Work order
Note each line in the data holding the string "depth" and report it.
________________________________________
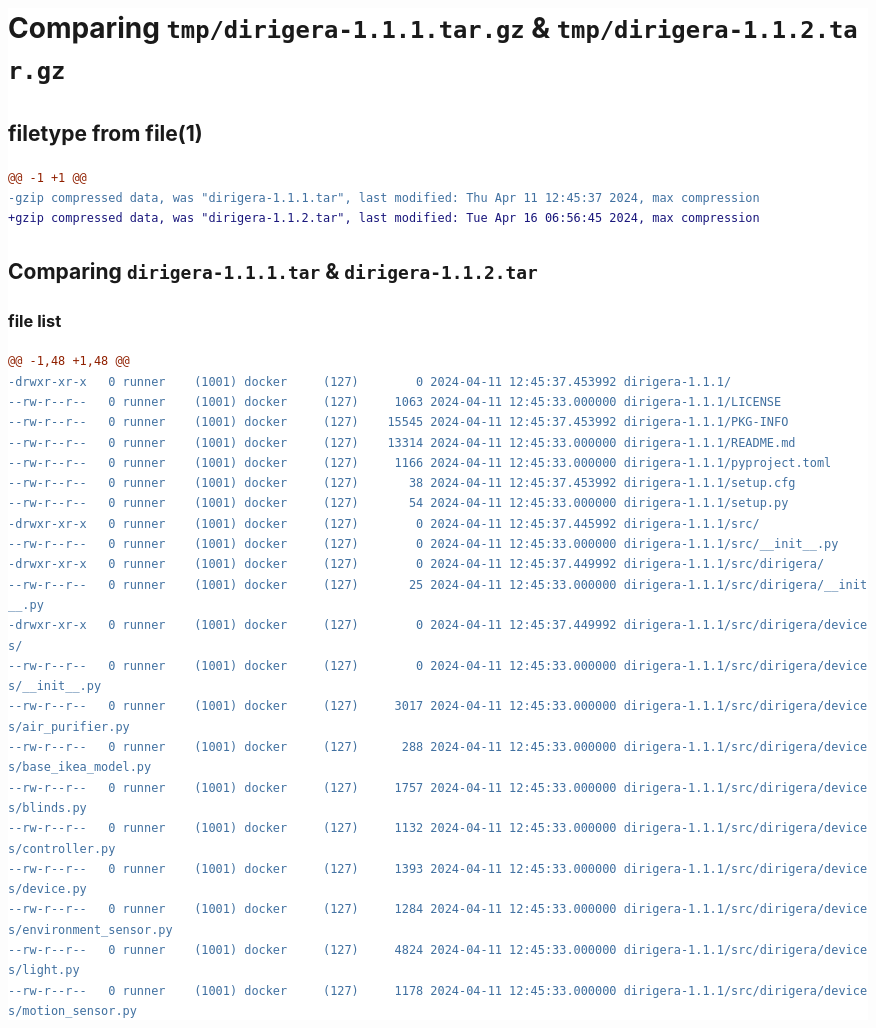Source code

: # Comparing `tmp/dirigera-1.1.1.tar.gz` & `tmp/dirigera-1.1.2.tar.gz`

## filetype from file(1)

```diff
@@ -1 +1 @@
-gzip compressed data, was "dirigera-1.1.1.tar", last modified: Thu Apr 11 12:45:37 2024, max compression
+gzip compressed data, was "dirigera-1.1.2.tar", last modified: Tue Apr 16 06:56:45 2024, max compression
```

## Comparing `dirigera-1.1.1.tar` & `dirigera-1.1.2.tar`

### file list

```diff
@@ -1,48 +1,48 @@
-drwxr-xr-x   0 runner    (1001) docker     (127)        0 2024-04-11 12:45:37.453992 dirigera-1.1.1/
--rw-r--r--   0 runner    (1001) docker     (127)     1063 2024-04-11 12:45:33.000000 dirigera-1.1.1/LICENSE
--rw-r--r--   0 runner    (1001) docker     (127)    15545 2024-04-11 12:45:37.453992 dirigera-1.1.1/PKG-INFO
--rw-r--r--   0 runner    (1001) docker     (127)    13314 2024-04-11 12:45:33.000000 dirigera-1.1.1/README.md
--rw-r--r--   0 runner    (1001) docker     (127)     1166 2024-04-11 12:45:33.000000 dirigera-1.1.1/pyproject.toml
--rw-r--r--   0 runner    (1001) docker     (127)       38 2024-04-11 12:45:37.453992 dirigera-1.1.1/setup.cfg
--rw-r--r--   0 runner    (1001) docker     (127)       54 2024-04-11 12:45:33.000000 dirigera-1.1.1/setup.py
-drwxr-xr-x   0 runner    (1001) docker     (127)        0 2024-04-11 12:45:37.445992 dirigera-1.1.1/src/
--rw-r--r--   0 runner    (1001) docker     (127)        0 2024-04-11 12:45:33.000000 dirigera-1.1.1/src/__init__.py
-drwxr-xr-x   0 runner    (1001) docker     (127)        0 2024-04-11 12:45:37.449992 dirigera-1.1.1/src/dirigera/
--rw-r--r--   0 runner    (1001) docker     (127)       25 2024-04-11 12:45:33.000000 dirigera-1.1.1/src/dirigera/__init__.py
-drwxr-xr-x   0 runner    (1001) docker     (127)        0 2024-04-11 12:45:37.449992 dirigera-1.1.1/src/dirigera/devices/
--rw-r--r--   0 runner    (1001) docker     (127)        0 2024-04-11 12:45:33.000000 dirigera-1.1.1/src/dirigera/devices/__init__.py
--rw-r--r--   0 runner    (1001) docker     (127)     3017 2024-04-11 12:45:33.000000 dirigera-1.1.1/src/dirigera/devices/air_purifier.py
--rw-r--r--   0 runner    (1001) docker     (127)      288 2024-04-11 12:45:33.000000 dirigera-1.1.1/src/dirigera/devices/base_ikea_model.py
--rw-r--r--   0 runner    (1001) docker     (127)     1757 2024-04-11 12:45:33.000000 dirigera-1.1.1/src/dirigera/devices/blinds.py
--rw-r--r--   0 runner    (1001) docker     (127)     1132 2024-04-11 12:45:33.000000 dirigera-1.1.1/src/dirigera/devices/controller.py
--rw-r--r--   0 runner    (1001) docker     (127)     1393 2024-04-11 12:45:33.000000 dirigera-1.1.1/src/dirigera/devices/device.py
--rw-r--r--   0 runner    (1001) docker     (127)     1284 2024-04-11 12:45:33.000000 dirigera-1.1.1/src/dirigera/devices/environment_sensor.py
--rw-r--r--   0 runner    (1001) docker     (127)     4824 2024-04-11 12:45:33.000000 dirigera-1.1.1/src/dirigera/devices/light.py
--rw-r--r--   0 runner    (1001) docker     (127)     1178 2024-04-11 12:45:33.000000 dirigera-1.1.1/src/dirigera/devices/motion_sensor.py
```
________________________________________
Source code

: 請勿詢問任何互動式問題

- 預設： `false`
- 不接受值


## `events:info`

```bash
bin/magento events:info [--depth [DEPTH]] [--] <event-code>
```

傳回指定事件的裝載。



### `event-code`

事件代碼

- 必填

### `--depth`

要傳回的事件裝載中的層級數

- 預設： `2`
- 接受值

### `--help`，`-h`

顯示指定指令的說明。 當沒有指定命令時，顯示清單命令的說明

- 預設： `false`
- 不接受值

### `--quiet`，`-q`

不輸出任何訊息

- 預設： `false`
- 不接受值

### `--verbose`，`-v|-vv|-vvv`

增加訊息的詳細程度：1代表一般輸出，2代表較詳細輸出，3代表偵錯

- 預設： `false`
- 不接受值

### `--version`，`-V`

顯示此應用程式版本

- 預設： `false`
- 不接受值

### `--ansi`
________________________________________
Answer
bin/magento events:info [--depth [DEPTH]] [--] <event-code>
### `--depth`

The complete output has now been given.